#### Text segment
== == ==
London Road station and The Alban Way
Monkey Puzzle Day Nursery St Albans, is housed in the former Station House from the railway line that ran from St Albans to Hatfield.
Here you can see a photo of the grade II listed building taken in 1967.
London Road station first opened in October 1865 and closed to passengers in October 1951 with freight traffic ceasing in October 1964.
You can also download this PDF (620Kb) which shows the restoration of the station building in 1995.
A cycle and footpath have replaced the old tracks and are now named The Alban Way.
The Alban Way cycle map
The Alban Way – the green route from St Albans Abbey to Hatfield House
The Alban Way is a trail for cyclists and walkers along a former railway line. It is an important link in the local sustainable transport network and forms part of Route 61 of the Sustrans National Cycle Network.
The Alban Way has a smooth surface, suitable for all users, with lighting at the Hatfield end. It has many access points, most of which are ramped or level. It provides a route for leisure, commuting and safe routes to school.
The Alban Way is 6.5 miles long (about 40 minutes’ cycling). It runs between Cottonmill Lane in St Albans and Wrestlers Bridge in Hatfi eld, providing a safe link between these two historic towns, with access to many amenities and facilities.
For most of its length, the Alban Way runs along the former route of the Hatfield to St Albans branch line of the Great Northern Railway. Opened in 1865, the line was used for freight and passenger services until it was closed and dismantled in 1969.
== == ==
#### Entries shown
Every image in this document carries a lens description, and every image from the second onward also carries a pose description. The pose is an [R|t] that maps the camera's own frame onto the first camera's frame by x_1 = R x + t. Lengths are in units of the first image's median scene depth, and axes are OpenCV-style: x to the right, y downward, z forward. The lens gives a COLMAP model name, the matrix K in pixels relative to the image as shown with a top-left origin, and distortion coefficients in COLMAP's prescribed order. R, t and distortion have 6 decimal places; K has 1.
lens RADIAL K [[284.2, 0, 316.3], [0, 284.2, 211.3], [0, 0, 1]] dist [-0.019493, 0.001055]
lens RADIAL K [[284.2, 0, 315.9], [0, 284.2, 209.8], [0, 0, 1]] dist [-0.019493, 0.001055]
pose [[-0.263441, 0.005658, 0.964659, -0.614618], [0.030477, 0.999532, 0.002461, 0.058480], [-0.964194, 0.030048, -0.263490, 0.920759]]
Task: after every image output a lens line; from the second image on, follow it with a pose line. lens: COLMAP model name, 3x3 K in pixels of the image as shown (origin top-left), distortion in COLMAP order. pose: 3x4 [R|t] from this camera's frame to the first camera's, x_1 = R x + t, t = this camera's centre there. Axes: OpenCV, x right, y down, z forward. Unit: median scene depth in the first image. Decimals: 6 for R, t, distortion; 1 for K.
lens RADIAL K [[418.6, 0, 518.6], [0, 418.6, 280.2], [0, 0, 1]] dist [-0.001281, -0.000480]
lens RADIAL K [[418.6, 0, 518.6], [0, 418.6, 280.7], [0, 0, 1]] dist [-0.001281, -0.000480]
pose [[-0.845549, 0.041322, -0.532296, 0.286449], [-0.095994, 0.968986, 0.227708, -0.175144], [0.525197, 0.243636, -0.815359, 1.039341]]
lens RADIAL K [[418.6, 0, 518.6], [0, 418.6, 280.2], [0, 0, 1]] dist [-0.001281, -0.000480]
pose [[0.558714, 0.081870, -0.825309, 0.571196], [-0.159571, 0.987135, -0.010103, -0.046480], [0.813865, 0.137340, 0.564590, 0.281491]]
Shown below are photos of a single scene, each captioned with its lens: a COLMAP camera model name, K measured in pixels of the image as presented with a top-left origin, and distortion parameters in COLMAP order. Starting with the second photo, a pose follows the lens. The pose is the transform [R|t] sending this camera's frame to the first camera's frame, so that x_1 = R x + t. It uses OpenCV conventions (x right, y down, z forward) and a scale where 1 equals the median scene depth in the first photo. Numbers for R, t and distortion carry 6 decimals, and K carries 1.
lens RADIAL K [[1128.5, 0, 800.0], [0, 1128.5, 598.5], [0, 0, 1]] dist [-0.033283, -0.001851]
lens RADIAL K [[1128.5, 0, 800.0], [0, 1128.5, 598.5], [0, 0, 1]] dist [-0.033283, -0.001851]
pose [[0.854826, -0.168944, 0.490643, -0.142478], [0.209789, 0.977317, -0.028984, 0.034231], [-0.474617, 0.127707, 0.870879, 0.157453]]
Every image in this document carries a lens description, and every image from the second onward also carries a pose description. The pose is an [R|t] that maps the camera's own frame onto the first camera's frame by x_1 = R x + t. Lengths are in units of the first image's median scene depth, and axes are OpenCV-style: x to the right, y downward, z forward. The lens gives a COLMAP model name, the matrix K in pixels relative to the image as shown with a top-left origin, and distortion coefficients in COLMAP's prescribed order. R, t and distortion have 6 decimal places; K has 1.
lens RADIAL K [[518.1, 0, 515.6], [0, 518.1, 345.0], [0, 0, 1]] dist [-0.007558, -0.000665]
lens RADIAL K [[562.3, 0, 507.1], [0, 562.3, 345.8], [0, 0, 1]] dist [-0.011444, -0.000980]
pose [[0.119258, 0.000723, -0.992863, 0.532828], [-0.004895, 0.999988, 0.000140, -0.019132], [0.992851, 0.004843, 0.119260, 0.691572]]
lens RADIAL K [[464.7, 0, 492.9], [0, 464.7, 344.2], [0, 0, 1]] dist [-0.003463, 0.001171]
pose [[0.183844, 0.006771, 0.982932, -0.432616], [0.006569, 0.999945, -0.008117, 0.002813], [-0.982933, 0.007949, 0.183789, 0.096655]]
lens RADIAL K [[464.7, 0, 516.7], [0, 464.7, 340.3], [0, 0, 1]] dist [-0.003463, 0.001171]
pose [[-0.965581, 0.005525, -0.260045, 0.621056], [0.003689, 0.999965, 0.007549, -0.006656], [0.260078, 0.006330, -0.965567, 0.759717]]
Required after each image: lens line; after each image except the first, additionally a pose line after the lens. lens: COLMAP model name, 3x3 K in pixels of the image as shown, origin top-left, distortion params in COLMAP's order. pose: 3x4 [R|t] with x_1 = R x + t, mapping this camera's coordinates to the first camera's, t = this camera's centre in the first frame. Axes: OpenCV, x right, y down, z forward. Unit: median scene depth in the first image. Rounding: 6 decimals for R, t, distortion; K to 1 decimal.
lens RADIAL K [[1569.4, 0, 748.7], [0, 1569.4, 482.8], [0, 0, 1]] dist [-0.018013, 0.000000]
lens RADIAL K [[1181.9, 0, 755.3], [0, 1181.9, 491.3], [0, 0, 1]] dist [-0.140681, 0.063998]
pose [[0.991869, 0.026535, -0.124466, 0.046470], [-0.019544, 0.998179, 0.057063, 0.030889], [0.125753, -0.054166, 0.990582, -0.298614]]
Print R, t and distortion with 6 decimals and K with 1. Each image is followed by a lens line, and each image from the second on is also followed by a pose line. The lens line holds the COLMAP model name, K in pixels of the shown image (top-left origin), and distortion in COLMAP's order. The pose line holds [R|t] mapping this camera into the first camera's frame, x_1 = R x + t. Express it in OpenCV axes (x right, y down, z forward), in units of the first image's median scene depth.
== == ==
#### Required work
1 > According to the London Road station text, in what month and year did the station first open?
2 > Reproduce the London Road station text, beginning at the words "For most of" and stopping after the words "dismantled in 1969.".
The data shown above were drawn from a separate source.

#### Exercise responses
1 > October 1865.

2 >
For most of its length, the Alban Way runs along the former route of the Hatfield to St Albans branch line of the Great Northern Railway. Opened in 1865, the line was used for freight and passenger services until it was closed and dismantled in 1969.